Vince has already given Hassett Hills the runaround, saying that he doesn’t want to talk to the Secretary, but to the ‘Head Honchos’, by which he means David and Adam. He then proceeded to keep fobbing them off regarding dates, saying he had no windows for a meeting. David and Adam meet in The Bull to discuss details of their pitch and David gets a call. It’s Vince. He finds himself in Borchester and are they available for a meeting? David lets slip that they are in The Bull and Vince says “great - I can be there in half an hour” and rings off.

The meeting doesn’t go well, as David and Adam are totally unprepared and have no figures to offer Vince. “What’s in it for me?” he asks, and also suggests that Adam is so besotted with his new son that he has taken his eye off the ball, farming-wise. Anyway, he’d like some figures by the end of the week and, as he leaves, David tells Adam that farming is hard enough at the best of times and Adam agrees, saying that nothing is easy nowadays, is it? I have sympathy for the farming community, but I remember the saying ‘you never see a farmer on a bike.’

Alice and Kate are supposed to be having a meeting at The Lodge and, knock me down with a feather, Kate isn’t there. There is talk between Alice and Peggy about the rewilding project and Peg remarks that Phoebe is finding how reluctant farmers are to part with land. In answer to Alice’s question, Peggy confirms that, if the land acquisition targets aren’t met by Christmas, the PPR consortium will not be receiving any money.

Kate turns up and, upon being admonished by Alice for being late for the meeting, says “was that today?” Kate says that it’s all over with Jakob and she doesn’t want to see him again, plus she needs a camomile tea and a lie down. Peggy says that she’s heard quite enough about Kate’s love life and leaves.

I don’t know what the meeting between the sisters was supposed to be about, as (as Alice told Kate) they have been talking for 30 minutes and all Kate has done is bang on about Jakob. Alice goes further, saying that Kate is “stuck on” Jakob and pretending she doesn’t care. This is despite Kate having received a text from him and refusing to read it.
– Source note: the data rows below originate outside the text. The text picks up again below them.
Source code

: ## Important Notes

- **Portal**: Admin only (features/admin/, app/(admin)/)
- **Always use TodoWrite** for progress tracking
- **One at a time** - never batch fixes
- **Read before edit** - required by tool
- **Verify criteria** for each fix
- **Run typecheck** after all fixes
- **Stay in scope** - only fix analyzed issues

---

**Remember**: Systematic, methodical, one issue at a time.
My favourite bit of the week is Kate telling her sister that Jakob seems to think that they can just carry on as before, but “I’m not one of those women who can be dropped and picked up again whenever a man feels like it.” My observation on this is that, OK, ‘dropped’ might be accurate, but ‘not picked up’ - who is she trying to kid? I think that she and Jazzer should get together, as they have a lot in common; especially a desire for a partner who has a pulse, if nothing else.